→ **JOB ITEM**: Scan the entries that follow and give only the number of lines containing "AnandB".

→ **DATA PROVIDED**:
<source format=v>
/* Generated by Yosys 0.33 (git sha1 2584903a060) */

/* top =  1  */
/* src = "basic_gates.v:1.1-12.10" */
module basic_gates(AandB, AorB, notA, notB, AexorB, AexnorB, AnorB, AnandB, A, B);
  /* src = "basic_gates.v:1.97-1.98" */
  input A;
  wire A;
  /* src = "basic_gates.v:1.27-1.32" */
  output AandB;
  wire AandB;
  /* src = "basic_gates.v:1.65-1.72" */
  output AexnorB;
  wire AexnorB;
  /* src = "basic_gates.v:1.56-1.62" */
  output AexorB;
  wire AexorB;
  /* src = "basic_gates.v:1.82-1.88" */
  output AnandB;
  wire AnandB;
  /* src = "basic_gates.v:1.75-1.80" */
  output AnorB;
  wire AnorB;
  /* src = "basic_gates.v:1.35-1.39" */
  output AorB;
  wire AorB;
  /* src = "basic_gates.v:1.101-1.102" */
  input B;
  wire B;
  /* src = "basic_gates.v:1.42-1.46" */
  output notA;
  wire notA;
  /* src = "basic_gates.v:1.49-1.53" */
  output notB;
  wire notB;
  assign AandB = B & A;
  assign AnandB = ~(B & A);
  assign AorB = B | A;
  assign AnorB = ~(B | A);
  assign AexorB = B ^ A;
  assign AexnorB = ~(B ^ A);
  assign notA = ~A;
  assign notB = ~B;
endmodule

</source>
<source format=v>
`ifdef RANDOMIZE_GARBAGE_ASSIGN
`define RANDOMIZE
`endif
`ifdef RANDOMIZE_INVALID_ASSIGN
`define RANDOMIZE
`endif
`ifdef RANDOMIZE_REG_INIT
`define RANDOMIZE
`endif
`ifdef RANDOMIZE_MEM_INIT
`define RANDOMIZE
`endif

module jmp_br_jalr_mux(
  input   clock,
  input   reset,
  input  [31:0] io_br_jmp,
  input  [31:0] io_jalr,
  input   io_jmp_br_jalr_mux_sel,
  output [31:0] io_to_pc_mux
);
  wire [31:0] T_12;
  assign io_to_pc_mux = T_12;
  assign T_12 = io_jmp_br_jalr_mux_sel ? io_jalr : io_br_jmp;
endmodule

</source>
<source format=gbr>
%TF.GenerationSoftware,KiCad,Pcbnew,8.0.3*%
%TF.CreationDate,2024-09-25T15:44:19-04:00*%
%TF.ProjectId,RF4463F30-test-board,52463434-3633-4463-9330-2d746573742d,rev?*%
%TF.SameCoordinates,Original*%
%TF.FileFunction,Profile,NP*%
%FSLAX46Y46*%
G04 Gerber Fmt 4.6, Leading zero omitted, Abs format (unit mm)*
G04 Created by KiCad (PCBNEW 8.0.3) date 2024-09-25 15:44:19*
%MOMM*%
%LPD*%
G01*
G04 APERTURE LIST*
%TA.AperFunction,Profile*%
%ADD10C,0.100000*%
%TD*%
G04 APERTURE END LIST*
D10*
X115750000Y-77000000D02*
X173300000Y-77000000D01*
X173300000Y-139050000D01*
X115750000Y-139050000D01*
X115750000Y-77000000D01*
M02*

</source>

* * *

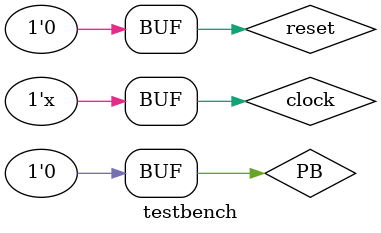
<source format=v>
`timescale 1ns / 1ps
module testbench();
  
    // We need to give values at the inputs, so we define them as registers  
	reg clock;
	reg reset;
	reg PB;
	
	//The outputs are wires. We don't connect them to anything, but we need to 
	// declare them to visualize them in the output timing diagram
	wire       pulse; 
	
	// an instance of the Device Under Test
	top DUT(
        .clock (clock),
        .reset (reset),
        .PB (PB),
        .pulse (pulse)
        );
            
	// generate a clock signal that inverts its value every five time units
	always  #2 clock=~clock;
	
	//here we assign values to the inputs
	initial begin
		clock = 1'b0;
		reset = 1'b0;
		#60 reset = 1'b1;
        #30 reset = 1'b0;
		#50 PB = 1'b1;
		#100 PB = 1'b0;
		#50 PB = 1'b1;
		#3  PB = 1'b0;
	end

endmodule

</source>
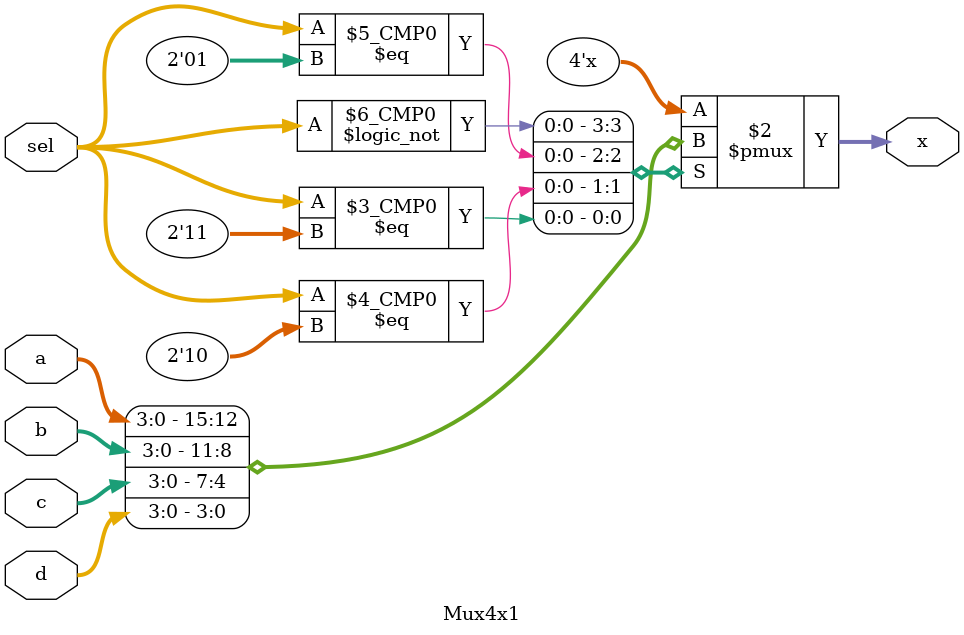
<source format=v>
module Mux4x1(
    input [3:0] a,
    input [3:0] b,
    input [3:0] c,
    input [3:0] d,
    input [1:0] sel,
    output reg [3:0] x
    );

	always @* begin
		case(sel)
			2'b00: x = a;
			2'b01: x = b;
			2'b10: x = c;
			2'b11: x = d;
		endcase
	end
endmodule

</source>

→ **WORKED SOLUTION**: 4